▶ **Dataset entries**:
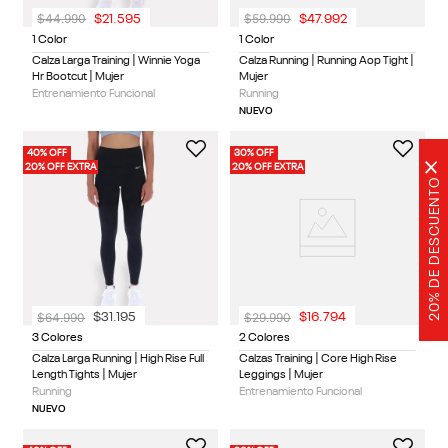
$
44
.
990
$
59
.
990
$
21
.
595
$
47
.
992
1 Color
1 Color
Calza Larga Training | Winnie Yoga
Calza Running | Running Aop Tight |
Hr Bootcut | Mujer
Mujer
Entrenamiento Funcional
Running
NUEVO
40% OFF
30% OFF
×
20% OFF EXTRA
20% OFF EXTRA
20% DE DESCUENTO
$
64
.
990
$
29
.
990
$
31
.
195
$
16
.
794
3 Colores
2 Colores
Calza Larga Running | High Rise Full
Calzas Training | Core High Rise
Length Tights | Mujer
Leggings | Mujer
Running
Entrenamiento Funcional
NUEVO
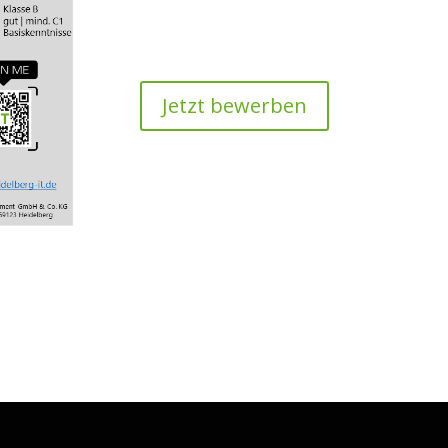
Jetzt bewerben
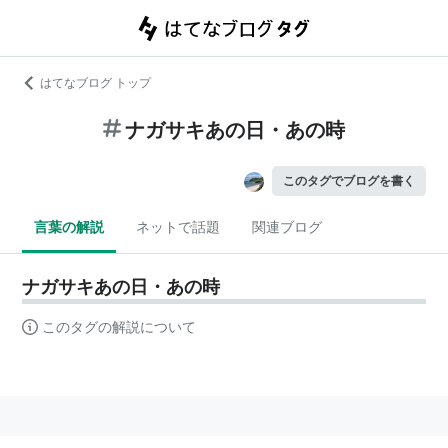
はてなブログ トップ
ナガサキあの日・あの時
このタグでブログを書く
言葉の解説
ネットで話題
関連ブログ
ナガサキあの日・あの時
このタグの解説について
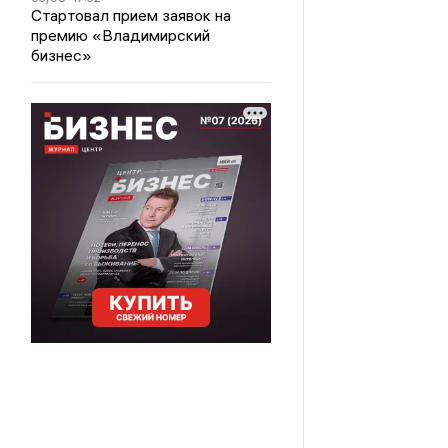
Стартовал прием заявок на
премию «Владимирский
бизнес»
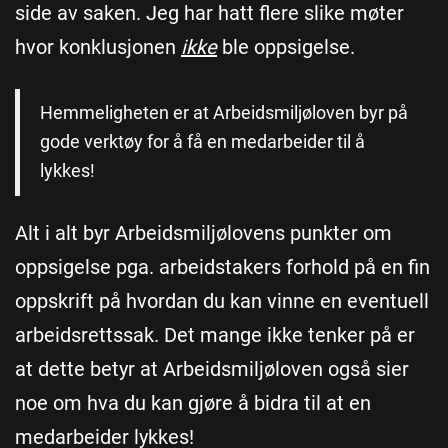
side av saken. Jeg har hatt flere slike møter
hvor konklusjonen
ikke
ble oppsigelse.
Hemmeligheten er at Arbeidsmiljøloven byr på
gode verktøy for å få en medarbeider til å
lykkes!
Alt i alt byr Arbeidsmiljølovens punkter om
oppsigelse pga. arbeidstakers forhold på en fin
oppskrift på hvordan du kan vinne en eventuell
arbeidsrettssak. Det mange ikke tenker på er
at dette betyr at Arbeidsmiljøloven også sier
noe om hva du kan gjøre å bidra til at en
medarbeider lykkes!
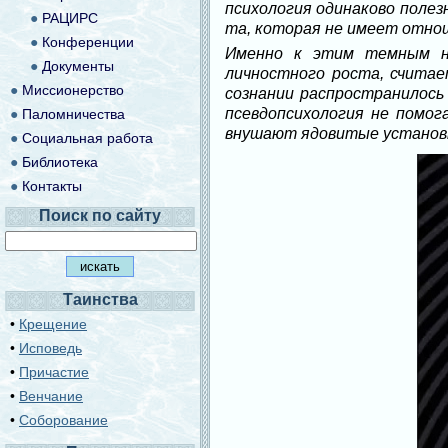
психология одинаково полез
●
РАЦИРС
та, которая не имеет отноше
●
Конференции
Именно к этим темным на
●
Документы
личностного роста, считае
●
Миссионерство
сознании распространилось
псевдопсихология не помог
●
Паломничества
внушают ядовитые установк
●
Социальная работа
●
Библиотека
●
Контакты
Поиск по сайту
Таинства
•
Крещение
•
Исповедь
•
Причастие
•
Венчание
•
Соборование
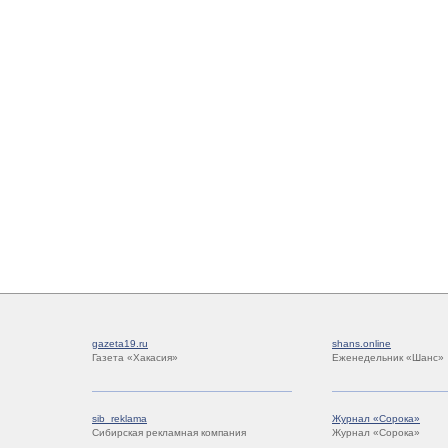
gazeta19.ru
shans.online
Газета «Хакасия»
Еженедельник «Шанс»
sib_reklama
Журнал «Сорока»
Сибирская рекламная компания
Журнал «Сорока»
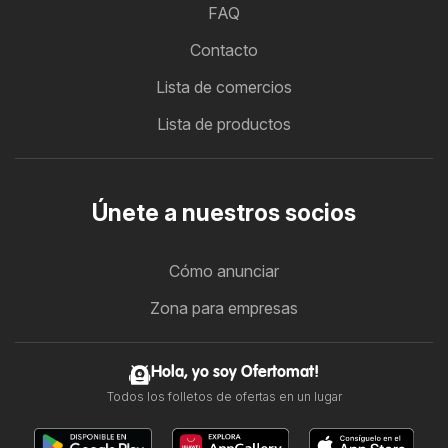
FAQ
Contacto
Lista de comercios
Lista de productos
Únete a nuestros socios
Cómo anunciar
Zona para empresas
Hola, yo soy Ofertomat!
Todos los folletos de ofertas en un lugar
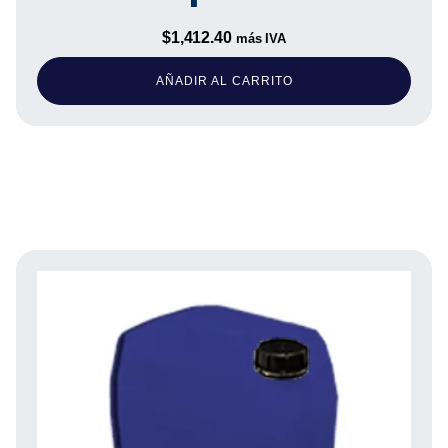
$
1,412.40
más IVA
AÑADIR AL CARRITO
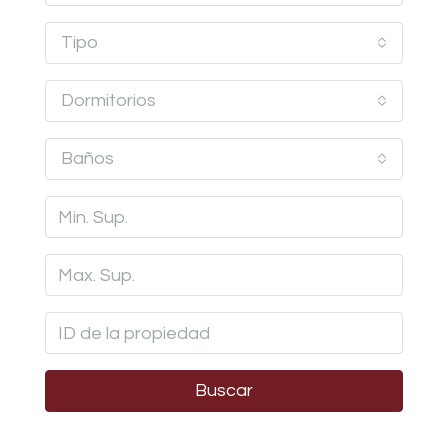
Tipo
Dormitorios
Baños
Buscar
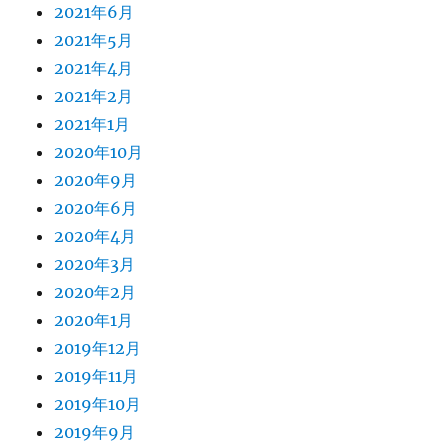
2021年6月
2021年5月
2021年4月
2021年2月
2021年1月
2020年10月
2020年9月
2020年6月
2020年4月
2020年3月
2020年2月
2020年1月
2019年12月
2019年11月
2019年10月
2019年9月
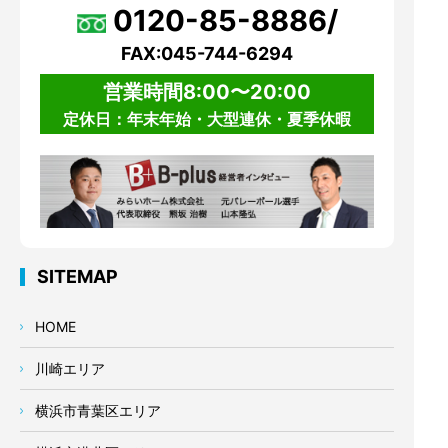
0120-85-8886/
FAX:045-744-6294
営業時間8:00〜20:00
定休日：年末年始・大型連休・夏季休暇
SITEMAP
HOME
川崎エリア
横浜市青葉区エリア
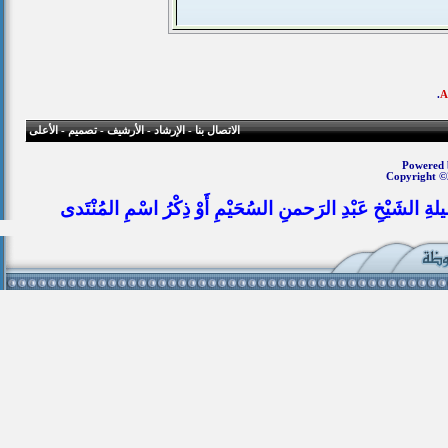
.
الاتصال بنا
-
الإرشاد
-
الأرشيف
-
تصميم
-
الأعلى
Powered b
Copyright ©
يلةِ الشَيْخِ عَبْدِ الرَحمنِ السُحَيْمِ أَوْ ذِكْرُ اسْمِ المُنْتَدى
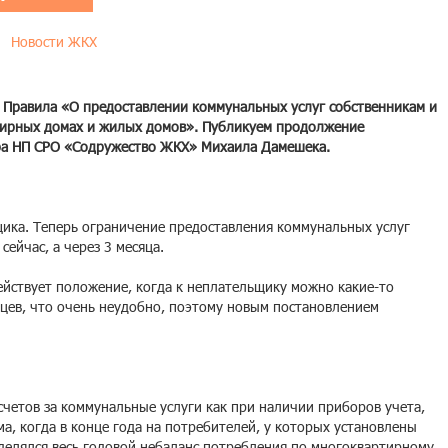
Новости ЖКХ
 Правила «О предоставлении коммунальных услуг собственникам и
тирных домах и жилых домов». Публикуем продолжение
ра НП СРО «Содружество ЖКХ» Михаила Дамешека.
щика. Теперь ограничение предоставления коммунальных услуг
сейчас, а через 3 месяца.
действует положение, когда к неплательщику можно какие-то
яцев, что очень неудобно, поэтому новым постановлением
четов за коммунальные услуги как при наличии приборов учета,
ма, когда в конце года на потребителей, у которых установлены
делялся весь годовой небаланс потребления по многоквартирному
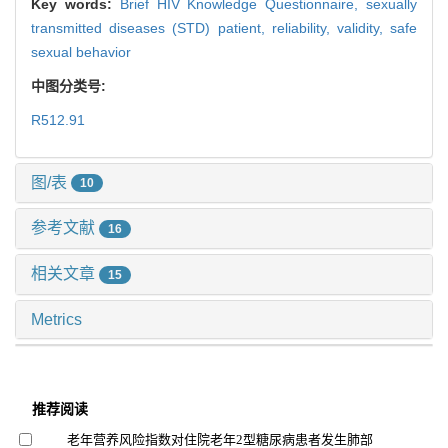
Key words:
Brief HIV Knowledge Questionnaire,
sexually
transmitted diseases (STD) patient,
reliability,
validity,
safe
sexual behavior
中图分类号:
R512.91
图/表
10
参考文献
16
相关文章
15
Metrics
推荐阅读
老年营养风险指数对住院老年2型糖尿病患者发生肺部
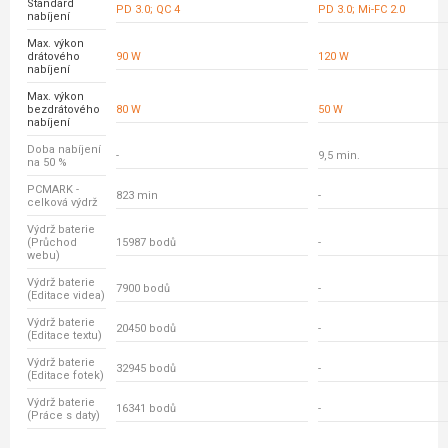
Standard
PD 3.0; QC 4
PD 3.0; Mi-FC 2.0
nabíjení
Max. výkon
drátového
90 W
120 W
nabíjení
Max. výkon
bezdrátového
80 W
50 W
nabíjení
Doba nabíjení
-
9,5 min.
na 50 %
PCMARK -
823 min
-
celková výdrž
Výdrž baterie
(Průchod
15987 bodů
-
webu)
Výdrž baterie
7900 bodů
-
(Editace videa)
Výdrž baterie
20450 bodů
-
(Editace textu)
Výdrž baterie
32945 bodů
-
(Editace fotek)
Výdrž baterie
16341 bodů
-
(Práce s daty)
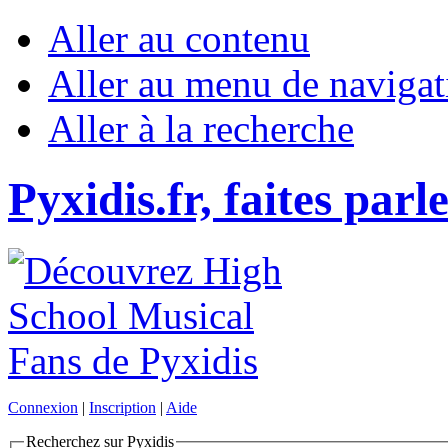
Aller au contenu
Aller au menu de navigat
Aller à la recherche
Pyxidis.fr, faites parl
Connexion
|
Inscription
|
Aide
Recherchez sur Pyxidis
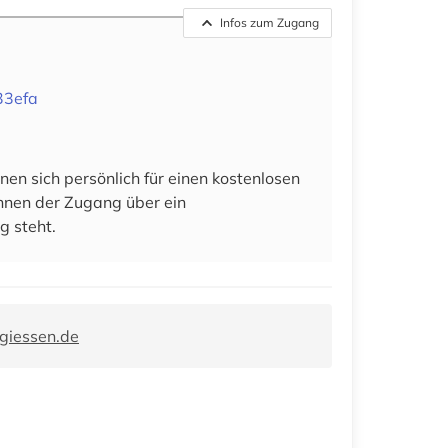
Infos zum Zugang
33efa
en sich persönlich für einen kostenlosen
 ihnen der Zugang über ein
g steht.
giessen.de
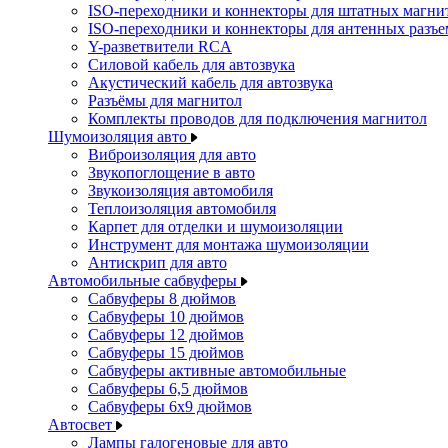
ISO-переходники и коннекторы для штатных магни
ISO-переходники и коннекторы для антенных разъ
Y-разветвители RCA
Силовой кабель для автозвука
Акустический кабель для автозвука
Разъёмы для магнитол
Комплекты проводов для подключения магнитол
Шумоизоляция авто
Виброизоляция для авто
Звукопоглощение в авто
Звукоизоляция автомобиля
Теплоизоляция автомобиля
Карпет для отделки и шумоизоляции
Инструмент для монтажа шумоизоляции
Антискрип для авто
Автомобильные сабвуферы
Сабвуферы 8 дюймов
Сабвуферы 10 дюймов
Сабвуферы 12 дюймов
Сабвуферы 15 дюймов
Сабвуферы активные автомобильные
Сабвуферы 6,5 дюймов
Сабвуферы 6x9 дюймов
Автосвет
Лампы галогеновые для авто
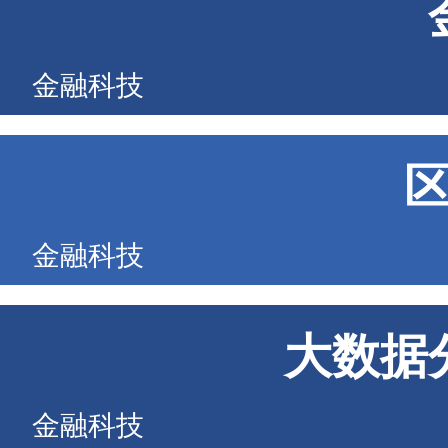
金融科技
金融科技
大数据
金融科技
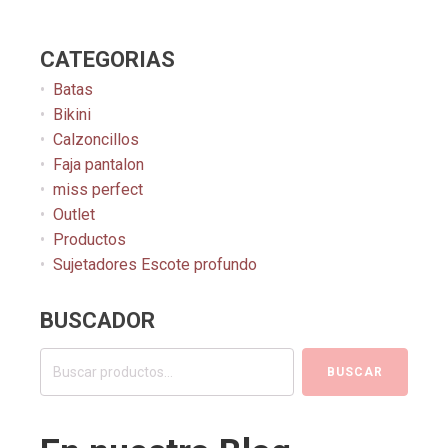
CATEGORIAS
Batas
Bikini
Calzoncillos
Faja pantalon
miss perfect
Outlet
Productos
Sujetadores Escote profundo
BUSCADOR
Buscar
BUSCAR
por:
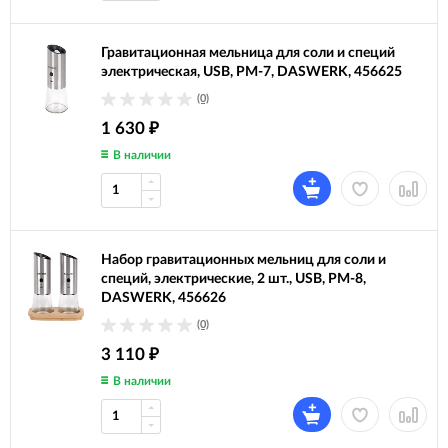
Гравитационная мельница для соли и специй
электрическая, USB, PM-7, DASWERK, 456625
(0)
1 630
₽
В наличии
Набор гравитационных мельниц для соли и
специй, электрические, 2 шт., USB, PM-8,
DASWERK, 456626
(0)
3 110
₽
В наличии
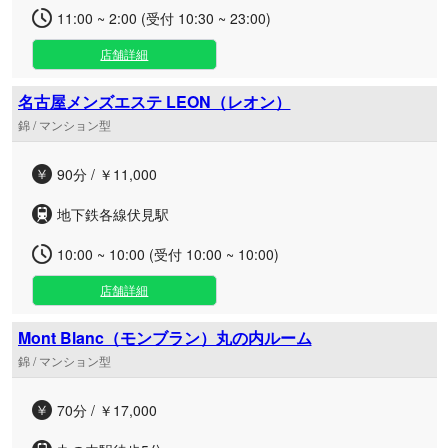
11:00 ~ 2:00 (受付 10:30 ~ 23:00)
店舗詳細
名古屋メンズエステ LEON（レオン）
錦 / マンション型
90分 / ￥11,000
地下鉄各線伏見駅
10:00 ~ 10:00 (受付 10:00 ~ 10:00)
店舗詳細
Mont Blanc（モンブラン）丸の内ルーム
錦 / マンション型
70分 / ￥17,000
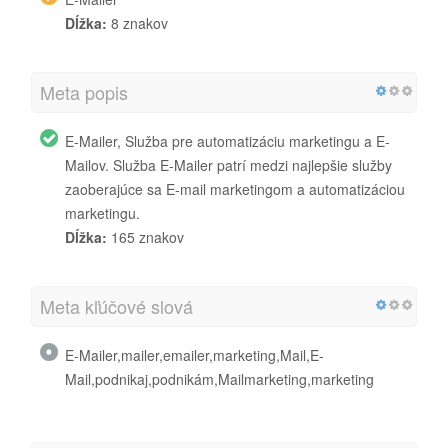
Dĺžka:
8 znakov
Meta popis
E-Mailer, Služba pre automatizáciu marketingu a E-
Mailov. Služba E-Mailer patrí medzi najlepšie služby
zaoberajúce sa E-mail marketingom a automatizáciou
marketingu.
Dĺžka:
165 znakov
Meta kľúčové slová
E-Mailer,mailer,emailer,marketing,Mail,E-
Mail,podnikaj,podnikám,Mailmarketing,marketing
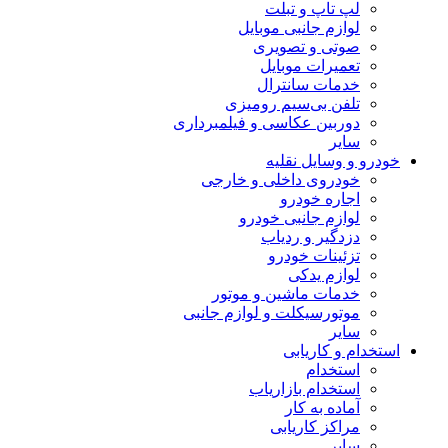
لپ تاپ و تبلت
لوازم جانبی موبایل
صوتی و تصویری
تعمیرات موبایل
خدمات سانترال
تلفن بی‌سیم رومیزی
دوربین عکاسی و فیلمبرداری
سایر
خودرو و وسایل نقلیه
خودروی داخلی و خارجی
اجاره خودرو
لوازم جانبی خودرو
دزدگیر و ردیاب
تزئینات خودرو
لوازم یدکی
خدمات ماشین و موتور
موتورسیکلت و لوازم جانبی
سایر
استخدام و کاریابی
استخدام
استخدام بازاریاب
آماده به کار
مراکز کاریابی
سایر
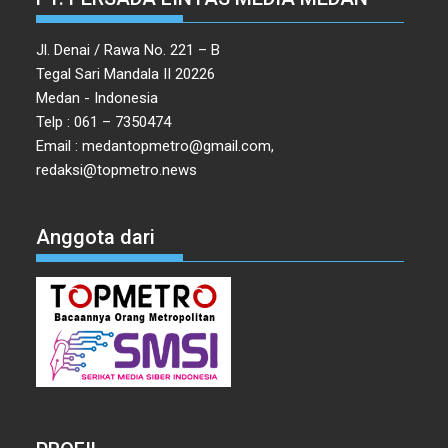
Jl. Denai / Rawa No. 221 – B
Tegal Sari Mandala II 20226
Medan - Indonesia
Telp : 061 – 7350474
Email : medantopmetro@gmail.com,
redaksi@topmetro.news
Anggota dari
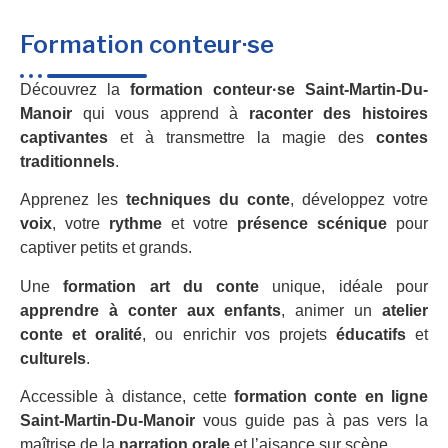
Formation conteur·se
Découvrez la
formation conteur·se Saint-Martin-Du-
Manoir
qui vous apprend à
raconter des histoires
captivantes
et à transmettre la magie des
contes
traditionnels
.
Apprenez les
techniques du conte
, développez votre
voix
, votre
rythme
et votre
présence scénique
pour
captiver petits et grands.
Une
formation art du conte
unique, idéale pour
apprendre à conter aux enfants
, animer un
atelier
conte et oralité
, ou enrichir vos projets
éducatifs
et
culturels
.
Accessible à distance, cette
formation conte en ligne
Saint-Martin-Du-Manoir
vous guide pas à pas vers la
maîtrise de la
narration orale
et l’aisance sur scène.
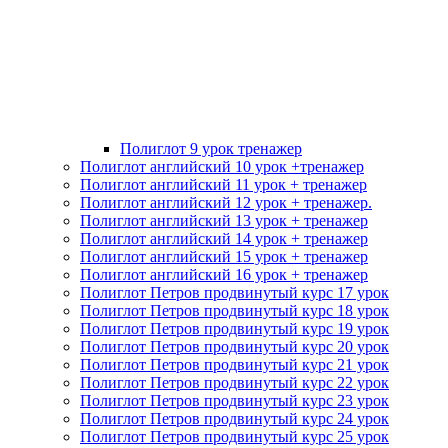
Полиглот 9 урок тренажер
Полиглот английский 10 урок +тренажер
Полиглот английский 11 урок + тренажер
Полиглот английский 12 урок + тренажер.
Полиглот английский 13 урок + тренажер
Полиглот английский 14 урок + тренажер
Полиглот английский 15 урок + тренажер
Полиглот английский 16 урок + тренажер
Полиглот Петров продвинутый курс 17 урок
Полиглот Петров продвинутый курс 18 урок
Полиглот Петров продвинутый курс 19 урок
Полиглот Петров продвинутый курс 20 урок
Полиглот Петров продвинутый курс 21 урок
Полиглот Петров продвинутый курс 22 урок
Полиглот Петров продвинутый курс 23 урок
Полиглот Петров продвинутый курс 24 урок
Полиглот Петров продвинутый курс 25 урок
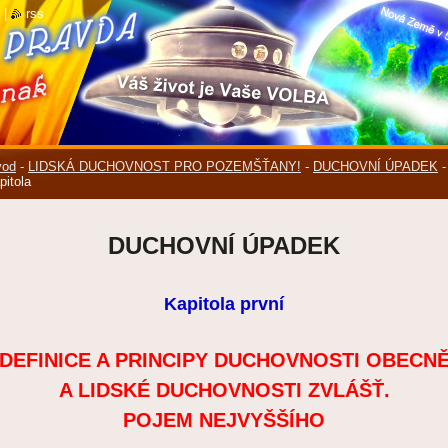
|
rss
vod
-
LIDSKÁ DUCHOVNOST PRO POZEMŠŤANY!
-
DUCHOVNÍ ÚPADEK
pitola
DUCHOVNÍ ÚPADEK
Kapitola první
DEFINICE A PRINCIPY DUCHOVNOSTI OBECN
A LIDSKÉ DUCHOVNOSTI ZVLÁŠŤ.
POJEM NEJVYŠŠÍHO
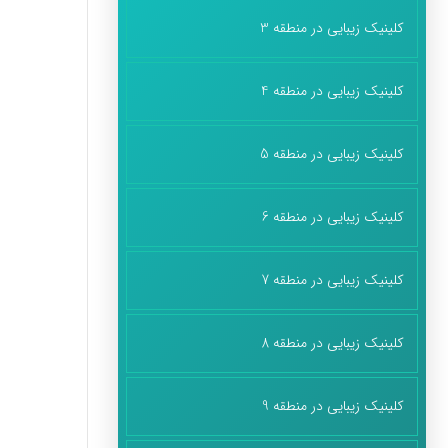
کلینیک زیبایی در منطقه 3
کلینیک زیبایی در منطقه 4
کلینیک زیبایی در منطقه 5
کلینیک زیبایی در منطقه 6
کلینیک زیبایی در منطقه 7
کلینیک زیبایی در منطقه 8
کلینیک زیبایی در منطقه 9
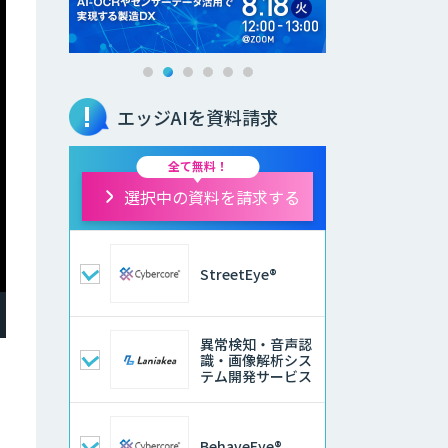
エッジAIを資料請求
全て無料！
選択中の資料を請求する
StreetEye®
異常検知・音声認
識・画像解析シス
テム開発サービス
BehaveEye®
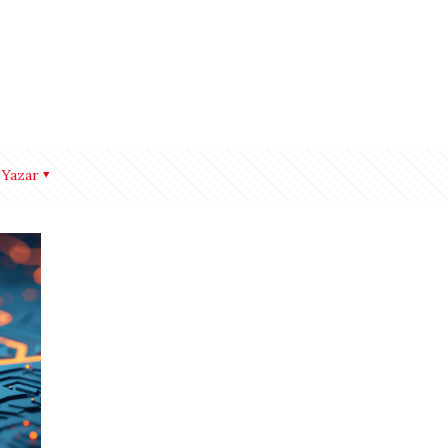
Yazar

▶ **Your task**:
From the first line of the material down to the line containing "Alt i alt byr Arbeidsmiljølovens punkter om", inclusive, return each line exactly, skipping any picture.

▶ **Response to the exercise**:
$
44
.
990
$
59
.
990
$
21
.
595
$
47
.
992
1 Color
1 Color
Calza Larga Training | Winnie Yoga
Calza Running | Running Aop Tight |
Hr Bootcut | Mujer
Mujer
Entrenamiento Funcional
Running
NUEVO
40% OFF
30% OFF
×
20% OFF EXTRA
20% OFF EXTRA
20% DE DESCUENTO
$
64
.
990
$
29
.
990
$
31
.
195
$
16
.
794
3 Colores
2 Colores
Calza Larga Running | High Rise Full
Calzas Training | Core High Rise
Length Tights | Mujer
Leggings | Mujer
Running
Entrenamiento Funcional
NUEVO
Jetzt bewerben
はてなブログ トップ
ナガサキあの日・あの時
このタグでブログを書く
言葉の解説
ネットで話題
関連ブログ
ナガサキあの日・あの時
このタグの解説について
Стартовал прием заявок на
премию «Владимирский
бизнес»
side av saken. Jeg har hatt flere slike møter
hvor konklusjonen
ikke
ble oppsigelse.
Hemmeligheten er at Arbeidsmiljøloven byr på
gode verktøy for å få en medarbeider til å
lykkes!
Alt i alt byr Arbeidsmiljølovens punkter om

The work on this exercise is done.